_WORK TO COMPLETE:_
Give back every line of the records below without changing anything.

_WORKING DATA:_
##############################

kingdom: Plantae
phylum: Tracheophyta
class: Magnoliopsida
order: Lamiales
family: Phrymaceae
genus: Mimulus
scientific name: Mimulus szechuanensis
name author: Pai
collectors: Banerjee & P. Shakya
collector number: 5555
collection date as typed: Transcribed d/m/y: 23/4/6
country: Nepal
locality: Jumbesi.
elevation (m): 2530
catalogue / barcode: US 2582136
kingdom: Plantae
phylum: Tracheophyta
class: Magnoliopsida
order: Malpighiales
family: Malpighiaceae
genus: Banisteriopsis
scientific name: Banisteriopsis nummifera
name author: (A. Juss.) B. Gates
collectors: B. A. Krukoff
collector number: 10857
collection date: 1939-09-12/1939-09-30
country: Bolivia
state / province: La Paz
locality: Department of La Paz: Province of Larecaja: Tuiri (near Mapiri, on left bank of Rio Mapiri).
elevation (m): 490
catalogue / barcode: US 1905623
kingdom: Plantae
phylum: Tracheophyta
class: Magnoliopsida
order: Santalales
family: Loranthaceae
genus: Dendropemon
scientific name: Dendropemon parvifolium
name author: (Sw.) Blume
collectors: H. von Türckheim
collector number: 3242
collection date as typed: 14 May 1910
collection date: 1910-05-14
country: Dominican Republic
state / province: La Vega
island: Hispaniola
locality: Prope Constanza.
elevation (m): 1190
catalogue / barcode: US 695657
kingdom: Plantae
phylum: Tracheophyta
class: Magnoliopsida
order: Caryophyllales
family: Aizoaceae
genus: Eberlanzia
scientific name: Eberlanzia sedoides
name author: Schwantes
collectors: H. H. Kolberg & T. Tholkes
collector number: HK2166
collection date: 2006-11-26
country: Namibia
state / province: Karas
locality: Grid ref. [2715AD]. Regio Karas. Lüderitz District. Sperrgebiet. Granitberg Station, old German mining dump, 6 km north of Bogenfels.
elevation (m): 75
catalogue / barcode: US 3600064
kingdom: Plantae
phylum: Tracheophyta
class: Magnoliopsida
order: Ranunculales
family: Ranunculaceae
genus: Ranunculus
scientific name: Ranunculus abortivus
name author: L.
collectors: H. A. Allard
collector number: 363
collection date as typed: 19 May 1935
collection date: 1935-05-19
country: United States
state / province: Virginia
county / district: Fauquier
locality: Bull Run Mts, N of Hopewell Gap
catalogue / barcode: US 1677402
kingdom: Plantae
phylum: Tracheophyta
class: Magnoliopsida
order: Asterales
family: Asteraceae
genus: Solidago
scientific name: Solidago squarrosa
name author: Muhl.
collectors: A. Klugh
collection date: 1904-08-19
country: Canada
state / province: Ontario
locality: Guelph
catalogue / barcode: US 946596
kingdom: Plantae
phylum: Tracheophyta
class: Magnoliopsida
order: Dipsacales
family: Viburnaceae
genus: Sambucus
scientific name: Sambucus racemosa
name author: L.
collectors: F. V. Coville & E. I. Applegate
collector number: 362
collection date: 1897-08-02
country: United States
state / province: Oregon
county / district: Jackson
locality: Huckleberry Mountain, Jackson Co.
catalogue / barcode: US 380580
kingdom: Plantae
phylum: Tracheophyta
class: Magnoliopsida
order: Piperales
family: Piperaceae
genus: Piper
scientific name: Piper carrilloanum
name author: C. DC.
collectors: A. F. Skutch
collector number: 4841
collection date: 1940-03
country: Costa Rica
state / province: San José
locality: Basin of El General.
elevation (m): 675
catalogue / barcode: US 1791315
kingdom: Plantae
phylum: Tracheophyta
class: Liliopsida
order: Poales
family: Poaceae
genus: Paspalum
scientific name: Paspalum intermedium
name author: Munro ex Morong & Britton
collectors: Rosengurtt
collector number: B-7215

##############################

_RIGHT ANSWER:_
kingdom: Plantae
phylum: Tracheophyta
class: Magnoliopsida
order: Lamiales
family: Phrymaceae
genus: Mimulus
scientific name: Mimulus szechuanensis
name author: Pai
collectors: Banerjee & P. Shakya
collector number: 5555
collection date as typed: Transcribed d/m/y: 23/4/6
country: Nepal
locality: Jumbesi.
elevation (m): 2530
catalogue / barcode: US 2582136
kingdom: Plantae
phylum: Tracheophyta
class: Magnoliopsida
order: Malpighiales
family: Malpighiaceae
genus: Banisteriopsis
scientific name: Banisteriopsis nummifera
name author: (A. Juss.) B. Gates
collectors: B. A. Krukoff
collector number: 10857
collection date: 1939-09-12/1939-09-30
country: Bolivia
state / province: La Paz
locality: Department of La Paz: Province of Larecaja: Tuiri (near Mapiri, on left bank of Rio Mapiri).
elevation (m): 490
catalogue / barcode: US 1905623
kingdom: Plantae
phylum: Tracheophyta
class: Magnoliopsida
order: Santalales
family: Loranthaceae
genus: Dendropemon
scientific name: Dendropemon parvifolium
name author: (Sw.) Blume
collectors: H. von Türckheim
collector number: 3242
collection date as typed: 14 May 1910
collection date: 1910-05-14
country: Dominican Republic
state / province: La Vega
island: Hispaniola
locality: Prope Constanza.
elevation (m): 1190
catalogue / barcode: US 695657
kingdom: Plantae
phylum: Tracheophyta
class: Magnoliopsida
order: Caryophyllales
family: Aizoaceae
genus: Eberlanzia
scientific name: Eberlanzia sedoides
name author: Schwantes
collectors: H. H. Kolberg & T. Tholkes
collector number: HK2166
collection date: 2006-11-26
country: Namibia
state / province: Karas
locality: Grid ref. [2715AD]. Regio Karas. Lüderitz District. Sperrgebiet. Granitberg Station, old German mining dump, 6 km north of Bogenfels.
elevation (m): 75
catalogue / barcode: US 3600064
kingdom: Plantae
phylum: Tracheophyta
class: Magnoliopsida
order: Ranunculales
family: Ranunculaceae
genus: Ranunculus
scientific name: Ranunculus abortivus
name author: L.
collectors: H. A. Allard
collector number: 363
collection date as typed: 19 May 1935
collection date: 1935-05-19
country: United States
state / province: Virginia
county / district: Fauquier
locality: Bull Run Mts, N of Hopewell Gap
catalogue / barcode: US 1677402
kingdom: Plantae
phylum: Tracheophyta
class: Magnoliopsida
order: Asterales
family: Asteraceae
genus: Solidago
scientific name: Solidago squarrosa
name author: Muhl.
collectors: A. Klugh
collection date: 1904-08-19
country: Canada
state / province: Ontario
locality: Guelph
catalogue / barcode: US 946596
kingdom: Plantae
phylum: Tracheophyta
class: Magnoliopsida
order: Dipsacales
family: Viburnaceae
genus: Sambucus
scientific name: Sambucus racemosa
name author: L.
collectors: F. V. Coville & E. I. Applegate
collector number: 362
collection date: 1897-08-02
country: United States
state / province: Oregon
county / district: Jackson
locality: Huckleberry Mountain, Jackson Co.
catalogue / barcode: US 380580
kingdom: Plantae
phylum: Tracheophyta
class: Magnoliopsida
order: Piperales
family: Piperaceae
genus: Piper
scientific name: Piper carrilloanum
name author: C. DC.
collectors: A. F. Skutch
collector number: 4841
collection date: 1940-03
country: Costa Rica
state / province: San José
locality: Basin of El General.
elevation (m): 675
catalogue / barcode: US 1791315
kingdom: Plantae
phylum: Tracheophyta
class: Liliopsida
order: Poales
family: Poaceae
genus: Paspalum
scientific name: Paspalum intermedium
name author: Munro ex Morong & Britton
collectors: Rosengurtt
collector number: B-7215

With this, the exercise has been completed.